I told The Hoya I would only write this column this week if the New York Yankees won the wild card series against their — and my — arch-rival, the Boston Red Sox. Otherwise, I would be too busy mourning the season that could have been.
Courtesy of Yankees’ rookie starting pitcher Cam Schlittler and the Yankees earrings I haven’t taken out of my ears since Game 2, my column lives another day.
Never let me take an 18-hour round-trip adventure to New York for a playoff game again. A plan that started as an impulsive “what-if” ended with me at Yankee Stadium on a Tuesday evening, watching as the sky darkened and the Yankees ruined my night.
They led for most of the game — the first in a three-game series against the Red Sox — until relief pitcher Luke Weaver gave up the lead and the offense quietly disappeared. The Yankees gave me false hope in the ninth inning by loading the bases without recording an out, but nothing came of it. I slinked out of the stadium as Liza Minnelli played over the speakers, using the last of my voice to declare repeatedly that I hate baseball.
I spent my train ride back to Washington, D.C., trying not to think about the game. I figured we were doomed. After all, since MLB implemented a new playoff format in 2021, and the single wild card game became a three-game series, no team has overcome a Game 1 loss in the wild card round.
No team, that is, except the 2025 Yankees. They won a back-and-forth, stress-inducing Game 2 on Wednesday, leaving it up to dueling rookie pitchers to decide the series in the rubber match. I placed all my faith in Cam Schlittler’s postseason debut, and holy Schlitt did he deliver.
Schlittler pitched 8 shutout innings, striking out 12 and walking no one. The Yankees won 4-0, punching their ticket to meet the Toronto Blue Jays in the American League Division Series (ALDS). Have I mentioned that I have developed a sudden disdain for maple syrup?
In the other three wild card series around the majors, things were just as hectic. Except in Los Angeles. Nothing fun ever happens in L.A.

At home, the Cleveland Guardians faced their division rival, the Detroit Tigers, not even a week after the two teams met in the regular season. The Tigers had at one point been 15.5 games ahead of the Guardians in the division race — insurmountable, until it wasn’t. The Guardians won the division by one game, earning home field advantage against the Tigers in the wild card series. Had the Tigers lost the series, it would have marked the end of a prolonged disaster of a season — but Detroit survived a strong effort from the young Cleveland team and won the series in three games.

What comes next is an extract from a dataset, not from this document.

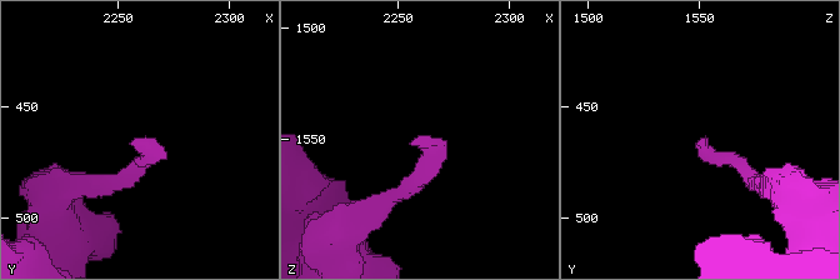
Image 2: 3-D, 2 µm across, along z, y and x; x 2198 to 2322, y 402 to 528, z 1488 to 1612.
open em yz step 4 borders at (2258, 465, 1551) # need the tissue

In the National League, the 90-win San Diego Padres squared off against the 92-win Chicago Cubs. The Cubs took Game 1 and the Padres responded by winning Game 2 before dropping a close Game 3. If you’re counting, that means there were three dramatic, leave-it-all-on-the-field, winner-take-all games played this season.
It could have been four, but the L.A. Dodgers ruin everything. Invariably.
The Dodgers quickly dispatched the Cincinnati Reds, approaching both games as if they were insulted to have to play a wild card series. If I were watching, I would have seen MVP frontrunner Shohei Ohtani delight the crowd and hit two home runs. I wasn’t watching, though. Sometimes, ignorance is bliss.
“Ignorance is bliss” would have been a great thing to consider before I turned on the Yankees game just now to see that the Blue Jays were leading 10-1 in the 9th inning of Game 1 of the ALDS. Perhaps the Yankees are just excruciatingly bad in Game 1s yet perfectly competent in every other situation. Yankees in four? Nope — Yankees in five? Please?
By Friday, you’ll know if I am back to hating baseball, or if I still somehow believe in the month of October. If you’re hoping for another edition of this column, you better hope for the latter.